Lost: £200bn of GDP
Today 2016 Q4 GDP figures showed growth of 0.6 %, and the economy continuing to survive the Brexit vote.
But we should not lose the wood for the trees. The economy is still bearing serious scars of the financial crisis and the austerity which followed.
Today’s figures also give us an annual figure for GDP growth in 2016 of 2%.
Taking a longer-term perspective, this is a poor outcome, continuing a run of poor outcomes since the financial crisis. Average growth since 2010 (the first year of recovery after the crisis) has been just 2% a year.
When the OBR first forecast outcomes under the coalition they expected growth to be well above this, at 2.4 % a year – and this was still pretty conservative.
The chart below shows annual growth figures from 1831, with averages across continuous expansions – defined here as runs of years broken by two consecutive negative annual growth figures.

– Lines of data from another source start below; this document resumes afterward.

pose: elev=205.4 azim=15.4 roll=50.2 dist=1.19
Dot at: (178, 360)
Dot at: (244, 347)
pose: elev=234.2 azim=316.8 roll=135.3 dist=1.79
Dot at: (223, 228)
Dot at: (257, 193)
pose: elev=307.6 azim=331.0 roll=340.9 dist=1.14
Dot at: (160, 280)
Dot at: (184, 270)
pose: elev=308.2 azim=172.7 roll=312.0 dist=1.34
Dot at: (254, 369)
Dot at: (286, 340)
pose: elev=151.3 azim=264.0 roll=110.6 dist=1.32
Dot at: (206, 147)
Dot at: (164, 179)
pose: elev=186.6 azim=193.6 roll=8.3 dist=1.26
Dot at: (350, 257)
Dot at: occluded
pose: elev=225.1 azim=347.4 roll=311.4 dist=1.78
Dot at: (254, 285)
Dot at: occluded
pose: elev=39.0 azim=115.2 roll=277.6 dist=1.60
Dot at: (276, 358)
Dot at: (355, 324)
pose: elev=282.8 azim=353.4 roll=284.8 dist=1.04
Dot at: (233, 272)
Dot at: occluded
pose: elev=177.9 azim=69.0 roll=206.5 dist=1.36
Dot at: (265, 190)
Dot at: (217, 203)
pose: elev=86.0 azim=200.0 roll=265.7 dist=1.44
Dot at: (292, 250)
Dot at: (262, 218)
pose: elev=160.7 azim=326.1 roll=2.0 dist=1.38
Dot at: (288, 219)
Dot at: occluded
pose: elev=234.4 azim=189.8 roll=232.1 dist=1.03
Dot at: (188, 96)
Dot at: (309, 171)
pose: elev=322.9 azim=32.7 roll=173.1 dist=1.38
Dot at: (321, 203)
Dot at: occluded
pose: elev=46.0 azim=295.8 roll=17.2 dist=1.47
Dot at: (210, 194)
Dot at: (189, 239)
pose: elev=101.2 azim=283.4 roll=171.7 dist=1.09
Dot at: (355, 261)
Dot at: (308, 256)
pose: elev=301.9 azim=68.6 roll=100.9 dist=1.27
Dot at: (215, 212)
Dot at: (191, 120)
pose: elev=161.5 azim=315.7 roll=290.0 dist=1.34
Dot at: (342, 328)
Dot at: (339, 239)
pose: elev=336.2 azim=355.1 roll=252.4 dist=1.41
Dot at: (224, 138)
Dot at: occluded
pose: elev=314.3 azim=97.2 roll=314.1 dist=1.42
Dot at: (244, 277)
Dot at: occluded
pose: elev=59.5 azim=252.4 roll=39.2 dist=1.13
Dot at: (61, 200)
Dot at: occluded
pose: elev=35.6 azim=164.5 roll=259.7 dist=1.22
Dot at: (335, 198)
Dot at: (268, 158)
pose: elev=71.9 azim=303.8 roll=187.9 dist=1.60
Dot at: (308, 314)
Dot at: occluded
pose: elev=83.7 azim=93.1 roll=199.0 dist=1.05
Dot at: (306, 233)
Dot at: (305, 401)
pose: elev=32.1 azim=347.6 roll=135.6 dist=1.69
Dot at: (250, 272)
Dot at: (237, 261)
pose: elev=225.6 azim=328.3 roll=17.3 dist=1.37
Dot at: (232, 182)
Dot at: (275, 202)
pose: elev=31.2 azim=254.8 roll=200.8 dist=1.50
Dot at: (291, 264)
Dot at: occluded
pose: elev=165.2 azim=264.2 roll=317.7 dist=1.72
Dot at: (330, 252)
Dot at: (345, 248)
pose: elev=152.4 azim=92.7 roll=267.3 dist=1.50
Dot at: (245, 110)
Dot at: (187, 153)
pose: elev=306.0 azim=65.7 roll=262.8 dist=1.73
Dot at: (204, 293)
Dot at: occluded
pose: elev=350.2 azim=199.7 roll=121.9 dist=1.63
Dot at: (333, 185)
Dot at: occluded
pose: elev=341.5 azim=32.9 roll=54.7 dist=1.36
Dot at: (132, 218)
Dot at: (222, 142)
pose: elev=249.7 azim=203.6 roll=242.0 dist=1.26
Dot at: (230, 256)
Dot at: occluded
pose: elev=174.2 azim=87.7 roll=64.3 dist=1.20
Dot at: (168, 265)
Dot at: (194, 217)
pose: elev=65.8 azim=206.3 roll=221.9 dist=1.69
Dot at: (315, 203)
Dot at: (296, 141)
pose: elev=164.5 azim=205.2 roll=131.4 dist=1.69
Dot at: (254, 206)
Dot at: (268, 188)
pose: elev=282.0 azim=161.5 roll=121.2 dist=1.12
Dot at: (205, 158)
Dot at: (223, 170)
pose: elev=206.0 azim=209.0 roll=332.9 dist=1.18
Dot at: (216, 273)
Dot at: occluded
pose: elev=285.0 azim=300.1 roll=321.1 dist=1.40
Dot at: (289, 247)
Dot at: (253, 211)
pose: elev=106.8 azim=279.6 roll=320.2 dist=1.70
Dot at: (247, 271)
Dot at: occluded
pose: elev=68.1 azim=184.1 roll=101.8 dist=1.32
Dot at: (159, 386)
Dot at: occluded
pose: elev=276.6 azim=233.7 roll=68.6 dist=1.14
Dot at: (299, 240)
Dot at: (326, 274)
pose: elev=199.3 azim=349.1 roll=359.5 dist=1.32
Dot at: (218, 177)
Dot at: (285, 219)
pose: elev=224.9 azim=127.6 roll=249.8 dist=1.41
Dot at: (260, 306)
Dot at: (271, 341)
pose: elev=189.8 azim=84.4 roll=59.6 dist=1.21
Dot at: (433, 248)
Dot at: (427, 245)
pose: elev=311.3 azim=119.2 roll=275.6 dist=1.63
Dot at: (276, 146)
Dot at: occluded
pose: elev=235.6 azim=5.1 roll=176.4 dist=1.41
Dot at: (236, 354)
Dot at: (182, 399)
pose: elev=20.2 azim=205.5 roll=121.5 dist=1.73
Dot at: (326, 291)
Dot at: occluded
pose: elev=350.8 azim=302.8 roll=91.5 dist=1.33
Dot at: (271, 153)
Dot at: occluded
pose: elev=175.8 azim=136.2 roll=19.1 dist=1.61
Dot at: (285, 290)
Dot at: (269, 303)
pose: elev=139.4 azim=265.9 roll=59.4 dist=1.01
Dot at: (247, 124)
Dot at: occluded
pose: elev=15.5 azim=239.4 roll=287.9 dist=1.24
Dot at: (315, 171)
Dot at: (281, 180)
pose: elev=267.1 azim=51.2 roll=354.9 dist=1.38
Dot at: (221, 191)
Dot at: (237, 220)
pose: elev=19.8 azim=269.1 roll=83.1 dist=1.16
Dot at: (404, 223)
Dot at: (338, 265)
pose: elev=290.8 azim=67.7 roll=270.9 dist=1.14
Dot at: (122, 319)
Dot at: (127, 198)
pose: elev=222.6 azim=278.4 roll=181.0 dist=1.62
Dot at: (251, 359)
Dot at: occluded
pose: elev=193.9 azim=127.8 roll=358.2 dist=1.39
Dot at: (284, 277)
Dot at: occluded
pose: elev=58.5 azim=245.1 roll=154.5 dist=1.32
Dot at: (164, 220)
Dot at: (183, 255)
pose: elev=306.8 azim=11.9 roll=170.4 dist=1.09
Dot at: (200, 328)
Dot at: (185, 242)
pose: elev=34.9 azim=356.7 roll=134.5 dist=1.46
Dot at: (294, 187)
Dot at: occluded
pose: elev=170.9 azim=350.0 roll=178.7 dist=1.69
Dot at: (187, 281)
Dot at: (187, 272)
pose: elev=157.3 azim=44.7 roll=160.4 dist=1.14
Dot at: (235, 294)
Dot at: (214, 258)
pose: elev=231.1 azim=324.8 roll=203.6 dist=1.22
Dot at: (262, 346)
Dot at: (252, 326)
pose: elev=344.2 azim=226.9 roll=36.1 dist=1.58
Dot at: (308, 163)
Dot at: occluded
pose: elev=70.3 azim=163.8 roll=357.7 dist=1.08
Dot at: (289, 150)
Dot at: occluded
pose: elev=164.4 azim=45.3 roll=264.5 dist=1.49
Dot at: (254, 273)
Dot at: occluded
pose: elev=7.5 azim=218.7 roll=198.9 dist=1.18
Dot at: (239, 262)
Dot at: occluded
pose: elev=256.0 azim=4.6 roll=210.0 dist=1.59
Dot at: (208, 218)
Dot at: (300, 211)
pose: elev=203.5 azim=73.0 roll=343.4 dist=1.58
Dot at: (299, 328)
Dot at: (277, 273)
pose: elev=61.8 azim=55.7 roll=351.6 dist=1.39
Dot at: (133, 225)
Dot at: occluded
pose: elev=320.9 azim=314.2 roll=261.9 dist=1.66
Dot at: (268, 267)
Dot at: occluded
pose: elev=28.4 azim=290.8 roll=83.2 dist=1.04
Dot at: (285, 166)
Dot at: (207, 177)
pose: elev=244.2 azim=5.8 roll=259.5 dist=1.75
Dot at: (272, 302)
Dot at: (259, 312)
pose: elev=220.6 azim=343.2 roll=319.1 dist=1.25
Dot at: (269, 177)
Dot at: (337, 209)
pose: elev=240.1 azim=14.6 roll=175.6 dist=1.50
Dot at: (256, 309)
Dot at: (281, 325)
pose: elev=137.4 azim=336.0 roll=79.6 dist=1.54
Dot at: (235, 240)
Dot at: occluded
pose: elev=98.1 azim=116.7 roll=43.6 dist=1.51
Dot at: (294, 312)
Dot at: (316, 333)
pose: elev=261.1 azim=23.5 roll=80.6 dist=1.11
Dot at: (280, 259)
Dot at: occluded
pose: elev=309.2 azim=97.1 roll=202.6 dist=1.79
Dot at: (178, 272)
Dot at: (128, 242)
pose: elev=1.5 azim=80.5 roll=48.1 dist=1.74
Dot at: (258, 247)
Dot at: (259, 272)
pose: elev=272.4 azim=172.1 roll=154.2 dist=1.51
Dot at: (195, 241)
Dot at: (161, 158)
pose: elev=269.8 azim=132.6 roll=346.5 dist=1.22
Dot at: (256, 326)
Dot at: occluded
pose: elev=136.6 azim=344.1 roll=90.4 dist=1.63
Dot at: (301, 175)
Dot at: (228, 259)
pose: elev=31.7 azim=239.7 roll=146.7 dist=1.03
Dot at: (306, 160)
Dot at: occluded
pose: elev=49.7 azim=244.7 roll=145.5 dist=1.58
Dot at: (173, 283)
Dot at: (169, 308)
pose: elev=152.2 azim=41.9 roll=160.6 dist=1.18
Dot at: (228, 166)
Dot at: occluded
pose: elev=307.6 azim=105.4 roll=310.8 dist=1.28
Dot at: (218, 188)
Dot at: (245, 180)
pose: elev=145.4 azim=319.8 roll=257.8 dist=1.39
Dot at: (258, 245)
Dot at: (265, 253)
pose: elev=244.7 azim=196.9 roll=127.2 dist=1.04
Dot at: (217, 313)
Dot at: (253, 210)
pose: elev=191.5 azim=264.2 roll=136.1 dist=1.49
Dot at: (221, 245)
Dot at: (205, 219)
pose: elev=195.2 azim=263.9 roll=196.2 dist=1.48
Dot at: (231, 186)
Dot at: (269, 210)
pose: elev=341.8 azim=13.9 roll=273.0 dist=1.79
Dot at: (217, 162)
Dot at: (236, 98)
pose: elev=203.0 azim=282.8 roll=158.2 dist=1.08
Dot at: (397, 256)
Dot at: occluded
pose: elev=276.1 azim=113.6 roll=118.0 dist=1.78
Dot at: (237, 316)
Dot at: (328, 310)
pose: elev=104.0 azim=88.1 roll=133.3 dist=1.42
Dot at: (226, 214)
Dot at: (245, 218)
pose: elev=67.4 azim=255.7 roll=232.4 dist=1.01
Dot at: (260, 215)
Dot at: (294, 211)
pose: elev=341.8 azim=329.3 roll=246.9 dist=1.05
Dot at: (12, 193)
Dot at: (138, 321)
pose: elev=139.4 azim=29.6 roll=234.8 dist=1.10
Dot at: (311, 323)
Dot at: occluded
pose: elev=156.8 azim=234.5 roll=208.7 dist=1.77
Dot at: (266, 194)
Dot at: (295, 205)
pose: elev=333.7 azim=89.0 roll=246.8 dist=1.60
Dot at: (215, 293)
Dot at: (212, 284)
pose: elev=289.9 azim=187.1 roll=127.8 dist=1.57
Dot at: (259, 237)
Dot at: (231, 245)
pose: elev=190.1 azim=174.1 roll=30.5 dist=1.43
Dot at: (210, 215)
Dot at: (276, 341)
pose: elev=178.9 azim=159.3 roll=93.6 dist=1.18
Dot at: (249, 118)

On this longer-term perspective, the 2% average since the financial crisis is the lowest episode on record (just) for a continuous expansion, and by far the lowest since the war. In the pre-crisis decades (1981-2007) growth averaged 2.8% a year. The closest previous episode of growth as low as that seen in the current episode was over the 1880s-1910s when growth averaged 2.1% pa. (Though pre-war figures should be approached with caution.)
Real GDP growth and averages across expansions and contractions, 1831-2016
This is not splitting hairs. Reduced growth is cumulative in effect and means the economy (and incomes) are greatly smaller than expected when the coalition took office.
We can estimate the impact of this by projecting GDP figures forwards in cash terms from 2009. The economy has increased in size from £1,520bn in 2009 to an estimated figure of £1,930bn in 2016 (see end for method). But according to the OBR’s original projection of growth of the economy in cash terms it should have grown to £2,150bn.
The shortfall is therefore £220bn – equivalent to nearly two NHS budgets.
GDP in cash terms: OBR expectation v outturn, £bn
And of course a much weaker economy means a much lower tax take. With government revenues accounting for around 36% of the economy, 36% of 220bn is £79bn. This corresponds very closely to the shortfall in public borrowing against original expectations of £84.8bn that the OBR have recently reported for 2015-16.
We are still operating under the delusion that cutting spending is somehow good for the economy. It isn’t. It damages the economy and the labour market, and so also damages taxes which means it doesn’t even repair the public finances. It doesn’t seem the greatest leap of logic to the idea that the opposite might be true. That government spending strengthens the economy, increases revenues and so supports the public finances.
(Notes on method: The ‘expectation’ is based on the OBR forecast nominal GDP growth rates in June 2010, but projected forward from the current 2009 cash figure, to put them on a consistent basis against current outturns, and hence updating for changes in ONS methodology for estimating GDP in the intervening period. The original OBR forecast extended only to 2015; I have projected a cash forecast for 2016 at the same growth rate they projected for 2015. The cash outturn for 2016 uses the newly published ONS volume figure and the OBR forecast for the GDP deflator.)